Māori theatre cooperative

Te Ohu Whakaari was a Māori theatre cooperative formed by Rangimoana Taylor in the early 1980s that created and performed plays across New Zealand.

== About ==
Rangimoana Taylor was inspired to form Te Ohu Whakaari by his experiences in an Auckland-based theatre company called Statement Theatre alongside Nathaniel Lees, and provoked into action through an opportunity from artist Darcy Nicholas who was running the Wellington Arts Centre that was funded at the time by the Department of Labour. The Depot Theatre (that became Taki Rua) nurtured a philosophy to foster New Zealand work which also influenced Te Ohu Whakaari.

Te Ohu Whakaari has lasting influence in New Zealand. Their theatrical practice combined western theatre traditions and Māori customs with story telling and movement in a unique style. Much of their work was cooperatively devised and has not been published.

Te Ohu Whakaari had a theatre-in-education programme which toured New Zealand. One of the Te Ohu Whakaari posters from 1986 is held in the collection of Te Papa Tongarewa and promotes a national tour (poster designed by Chris McBride). The poster says: "New Zealand Students Arts Council presents Te Ohu Whakaari, Young Maoris in Performance, National Tour 1986, Aotearoa – Te Waipounamu, With the Assistance of, Post Office Savings Bank QEII, Arts Council".

Members of Te Ohu Whakaari included Maringikura Campbell, Himiona Grace, Michael Grace, Apirana Taylor, Riwia Brown, Donna McLeod and Briar Grace-Smith.

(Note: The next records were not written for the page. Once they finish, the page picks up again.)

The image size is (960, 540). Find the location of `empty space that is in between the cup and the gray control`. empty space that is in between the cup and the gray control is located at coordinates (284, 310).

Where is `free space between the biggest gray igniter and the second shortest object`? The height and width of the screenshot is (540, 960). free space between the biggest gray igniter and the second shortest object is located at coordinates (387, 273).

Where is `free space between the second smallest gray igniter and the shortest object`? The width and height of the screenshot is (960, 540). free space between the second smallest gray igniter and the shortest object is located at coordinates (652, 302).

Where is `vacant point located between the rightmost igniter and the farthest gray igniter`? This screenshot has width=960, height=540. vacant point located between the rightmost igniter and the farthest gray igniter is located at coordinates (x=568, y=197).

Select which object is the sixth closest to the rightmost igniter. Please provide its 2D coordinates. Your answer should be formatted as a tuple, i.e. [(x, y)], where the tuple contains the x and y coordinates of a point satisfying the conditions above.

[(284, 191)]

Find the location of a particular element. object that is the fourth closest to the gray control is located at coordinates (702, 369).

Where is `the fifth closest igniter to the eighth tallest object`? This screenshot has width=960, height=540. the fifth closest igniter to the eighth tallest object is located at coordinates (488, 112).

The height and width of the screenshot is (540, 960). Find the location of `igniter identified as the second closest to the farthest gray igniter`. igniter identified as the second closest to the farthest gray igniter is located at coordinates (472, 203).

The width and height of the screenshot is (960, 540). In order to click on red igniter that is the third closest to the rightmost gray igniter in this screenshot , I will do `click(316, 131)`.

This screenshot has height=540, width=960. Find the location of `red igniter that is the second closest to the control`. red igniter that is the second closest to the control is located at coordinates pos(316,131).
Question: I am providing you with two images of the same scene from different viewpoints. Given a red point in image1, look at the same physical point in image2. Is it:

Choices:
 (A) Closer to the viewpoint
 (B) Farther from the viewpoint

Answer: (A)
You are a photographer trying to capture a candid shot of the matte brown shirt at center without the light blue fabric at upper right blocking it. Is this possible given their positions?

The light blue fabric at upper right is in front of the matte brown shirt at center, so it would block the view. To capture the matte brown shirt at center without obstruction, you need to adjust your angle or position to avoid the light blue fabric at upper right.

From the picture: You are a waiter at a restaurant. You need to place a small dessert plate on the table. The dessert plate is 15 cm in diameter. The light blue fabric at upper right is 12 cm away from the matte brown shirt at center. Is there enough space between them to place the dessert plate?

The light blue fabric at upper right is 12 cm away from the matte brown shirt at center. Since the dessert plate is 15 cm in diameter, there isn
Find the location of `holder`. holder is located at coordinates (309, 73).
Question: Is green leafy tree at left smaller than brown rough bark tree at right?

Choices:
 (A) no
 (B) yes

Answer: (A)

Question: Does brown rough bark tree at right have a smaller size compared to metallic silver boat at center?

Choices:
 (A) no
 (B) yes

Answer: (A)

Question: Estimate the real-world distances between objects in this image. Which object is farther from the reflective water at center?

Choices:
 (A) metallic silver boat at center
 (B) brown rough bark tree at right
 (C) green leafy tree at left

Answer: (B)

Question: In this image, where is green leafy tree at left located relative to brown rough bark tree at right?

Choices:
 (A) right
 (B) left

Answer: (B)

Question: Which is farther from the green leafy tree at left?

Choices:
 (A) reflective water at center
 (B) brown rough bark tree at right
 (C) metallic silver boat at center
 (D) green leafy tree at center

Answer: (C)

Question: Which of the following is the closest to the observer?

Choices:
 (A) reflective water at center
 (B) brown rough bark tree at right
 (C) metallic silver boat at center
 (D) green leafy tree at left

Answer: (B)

Briar Grace-Smith joined To Ohu Whakaari when she was seventeen and says this about Te Ohu Whakaari: "We did explore a lot of issues that were affecting us as young people and we were able to see a result of that when we presented these stories to, in particular, a Māori audience because at that point they had never seen anything like it so their reactions were strong."

== Selected works ==
- Kohanga (1986) by Apirana Taylor. Kohanga is a play about the Kohanga Reo movement in the 1980s.'
- Te Whanau a Tainui Jones (date unknown) by Apirana Taylor.
- Roimata (1988) by Riwia Brown.
- Te Hokina (date unknown) by Riwia Brown.
- Nga Wahine (date unknown) by Riwia Brown.
- Iwitaia (date unknown) by Haina Stewart.